Escribe la continuación del texto proporcionado sobre la selección de variedades de la baya morada, empezando después de su última oración.

++++ Texto proporcionado ++++

Los científicos del proyecto se abocaron entonces a estudiar las características de esta baya morada, con el fin de llegar a generar variedades que concentraran la mayor cantidad posible de sus propiedades y posibilitar su cultivo con miras a una producción comercial, sin poner en riesgo la existencia del fruto nativo.

“Cada árbol da un fruto distinto y existe una gran variabilidad. Algunos son más grandes, otros tienen más antioxidantes o son más dulces, de manera que no es posible asegurar una calidad estándar. Para llegar a cumplir con esta exigencia, seleccionamos distintos fenotipos que tienen una muy buena producción en la modalidad de cultivo y, entre otras características agronómicas importantes en el proceso de selección, logran producir frutos de determinadas características”, señala la doctora por la Universidad Técnica de Múnich y actual decana de la Facultad de Ciencias Agrarias de la Universidad de Talca.

++++ Datos almacenados ++++

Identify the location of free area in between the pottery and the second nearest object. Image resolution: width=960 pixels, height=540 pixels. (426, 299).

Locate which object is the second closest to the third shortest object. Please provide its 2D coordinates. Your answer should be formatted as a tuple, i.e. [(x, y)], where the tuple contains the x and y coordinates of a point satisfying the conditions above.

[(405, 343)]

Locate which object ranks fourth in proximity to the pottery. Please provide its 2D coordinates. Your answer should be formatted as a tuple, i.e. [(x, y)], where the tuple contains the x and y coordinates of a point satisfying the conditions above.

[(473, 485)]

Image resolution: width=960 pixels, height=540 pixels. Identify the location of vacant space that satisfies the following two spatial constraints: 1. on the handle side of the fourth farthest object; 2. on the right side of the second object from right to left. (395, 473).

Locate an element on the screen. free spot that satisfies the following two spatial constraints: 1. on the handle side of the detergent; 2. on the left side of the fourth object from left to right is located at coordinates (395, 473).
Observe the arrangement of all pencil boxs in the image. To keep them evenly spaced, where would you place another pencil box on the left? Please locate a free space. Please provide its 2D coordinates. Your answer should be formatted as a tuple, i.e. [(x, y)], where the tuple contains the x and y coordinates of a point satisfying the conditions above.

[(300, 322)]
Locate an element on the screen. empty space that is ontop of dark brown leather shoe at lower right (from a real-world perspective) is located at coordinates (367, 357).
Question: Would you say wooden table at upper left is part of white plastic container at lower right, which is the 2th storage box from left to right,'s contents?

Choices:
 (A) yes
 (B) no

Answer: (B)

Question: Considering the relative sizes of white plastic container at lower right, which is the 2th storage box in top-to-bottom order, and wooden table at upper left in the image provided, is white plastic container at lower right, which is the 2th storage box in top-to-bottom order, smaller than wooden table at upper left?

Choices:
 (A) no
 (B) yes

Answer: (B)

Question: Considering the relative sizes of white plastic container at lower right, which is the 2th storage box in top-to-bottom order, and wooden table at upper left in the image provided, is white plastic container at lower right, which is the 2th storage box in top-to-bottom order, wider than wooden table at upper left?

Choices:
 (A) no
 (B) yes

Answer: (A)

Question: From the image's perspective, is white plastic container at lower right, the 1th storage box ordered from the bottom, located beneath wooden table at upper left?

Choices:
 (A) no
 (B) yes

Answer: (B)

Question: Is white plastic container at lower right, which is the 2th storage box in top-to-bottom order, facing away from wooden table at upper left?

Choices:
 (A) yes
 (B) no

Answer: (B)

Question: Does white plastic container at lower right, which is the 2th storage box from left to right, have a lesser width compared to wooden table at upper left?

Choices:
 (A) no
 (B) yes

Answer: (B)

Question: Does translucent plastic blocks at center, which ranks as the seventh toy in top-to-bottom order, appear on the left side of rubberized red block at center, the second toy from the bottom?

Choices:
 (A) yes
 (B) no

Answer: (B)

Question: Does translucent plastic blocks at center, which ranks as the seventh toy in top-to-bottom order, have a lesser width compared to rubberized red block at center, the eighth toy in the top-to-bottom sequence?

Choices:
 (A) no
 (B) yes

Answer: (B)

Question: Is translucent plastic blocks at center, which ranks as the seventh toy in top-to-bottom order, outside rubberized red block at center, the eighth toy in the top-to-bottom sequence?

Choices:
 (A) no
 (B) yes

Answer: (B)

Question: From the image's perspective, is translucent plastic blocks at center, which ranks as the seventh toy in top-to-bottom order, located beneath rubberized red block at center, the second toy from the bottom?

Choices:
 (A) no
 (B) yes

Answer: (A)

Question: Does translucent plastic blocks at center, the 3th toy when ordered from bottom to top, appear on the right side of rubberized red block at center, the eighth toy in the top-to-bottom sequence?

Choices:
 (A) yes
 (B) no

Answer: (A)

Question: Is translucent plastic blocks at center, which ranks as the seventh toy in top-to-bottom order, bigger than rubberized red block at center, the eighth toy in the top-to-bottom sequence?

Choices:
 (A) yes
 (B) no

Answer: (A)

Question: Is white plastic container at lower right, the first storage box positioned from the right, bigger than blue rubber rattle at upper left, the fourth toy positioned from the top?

++++

Respuesta del ejercicio —
“Ya teníamos una selección, pero el proyecto Fondef nos permitió probar esa amplia colección de clones en diferentes ambientes y cultivos. De esta manera, pudimos establecer ensayos, en conjunto con empresas que colaboraron con esta iniciativa y Fundación Chile”, destaca la científica.

Los mejores ejemplares de esta selección fueron establecidos en un ensayo clonal en Curicó, Talca, Chillán, Panguipulli y Río Negro, en campos de productores interesados en ver el comportamiento del maqui bajo condiciones de cultivo. Esto permitió evaluar y rastrear cuáles se adaptan mejor a las diferentes condiciones. En la etapa siguiente del proceso de selección, se lograron probar 45 de los 68 genotipos iniciales.

“Cuando el arándano llegó a Chile para cultivarlo, se adaptaron las tecnologías desarrolladas en EEUU o en Europa. En el caso del maqui, al ser una planta silvestre, no había ninguna referencia y obtener información técnica y fisiológica implicó muchos años de estudio. Es un trabajo complejo, multidisciplinario”, rescata Vogel.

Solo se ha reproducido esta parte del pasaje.